Record excerpts: Begin
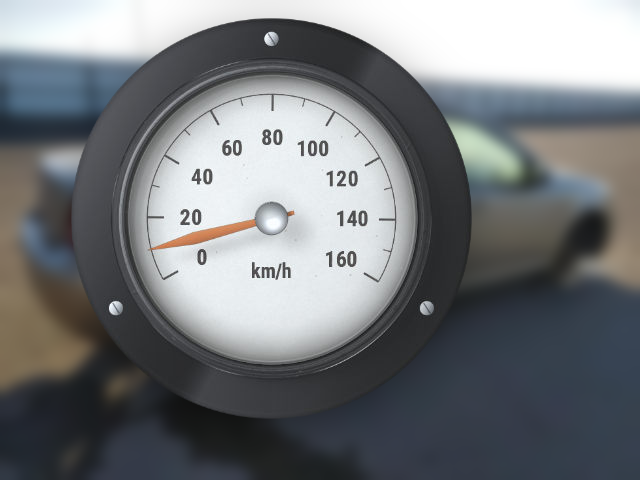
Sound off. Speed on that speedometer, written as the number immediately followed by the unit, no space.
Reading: 10km/h
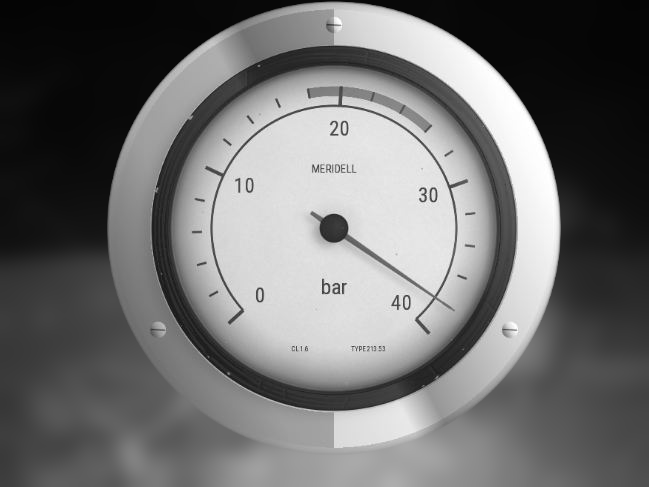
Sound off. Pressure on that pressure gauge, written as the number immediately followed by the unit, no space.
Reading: 38bar
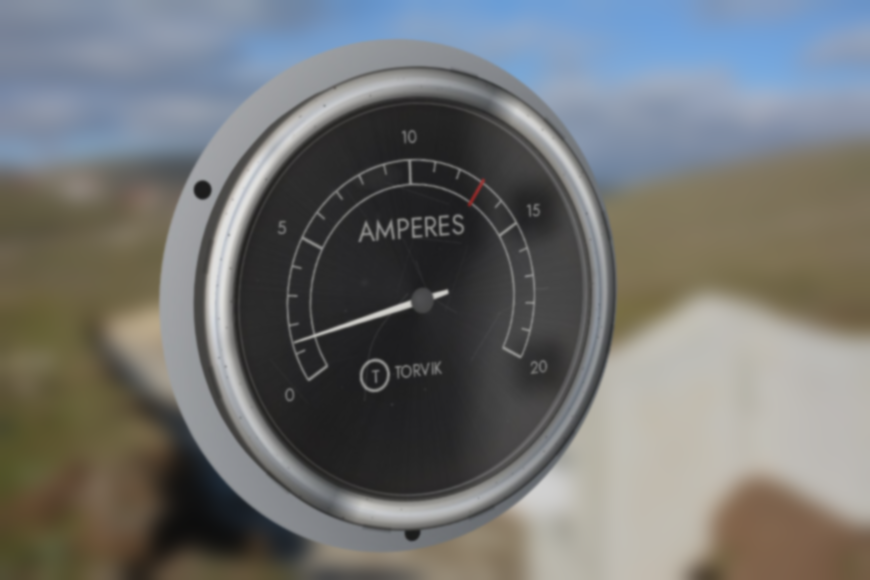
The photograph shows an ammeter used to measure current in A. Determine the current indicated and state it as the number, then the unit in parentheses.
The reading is 1.5 (A)
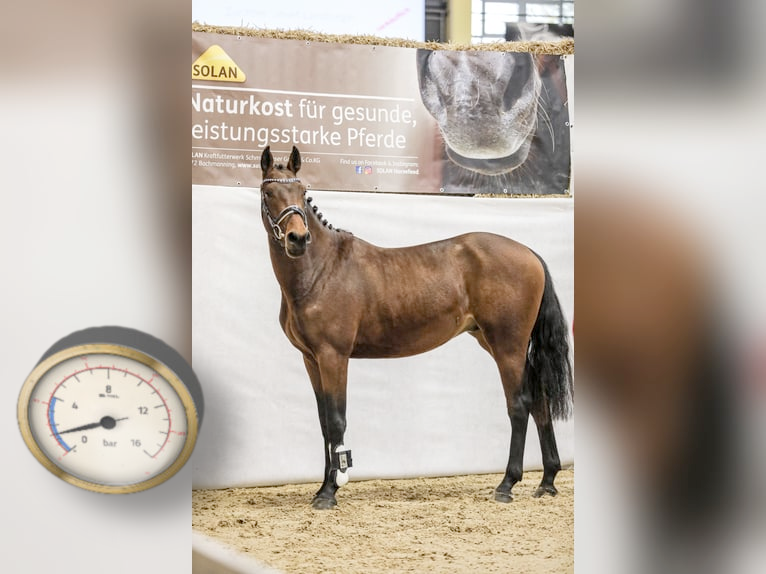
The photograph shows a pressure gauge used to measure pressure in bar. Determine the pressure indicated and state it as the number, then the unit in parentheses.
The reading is 1.5 (bar)
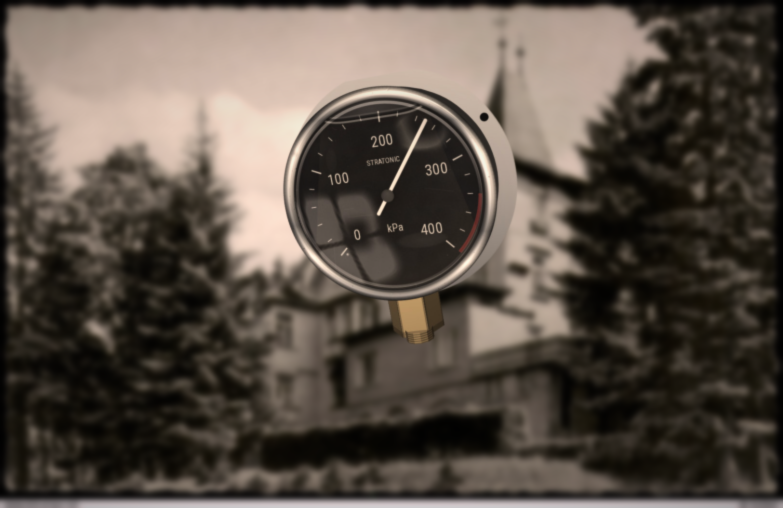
Record excerpts: End
## Task details:
Change every "photograph" in the items above to "image" and give all of the items again with nothing else altered. Leave the pictures out.

## Answer to this exercise:
Sound off. Speed on that speedometer, written as the number immediately followed by the unit, no space.
Reading: 10km/h
Sound off. Pressure on that pressure gauge, written as the number immediately followed by the unit, no space.
Reading: 38bar
The image shows an ammeter used to measure current in A. Determine the current indicated and state it as the number, then the unit in parentheses.
The reading is 1.5 (A)
The image shows a pressure gauge used to measure pressure in bar. Determine the pressure indicated and state it as the number, then the unit in parentheses.
The reading is 1.5 (bar)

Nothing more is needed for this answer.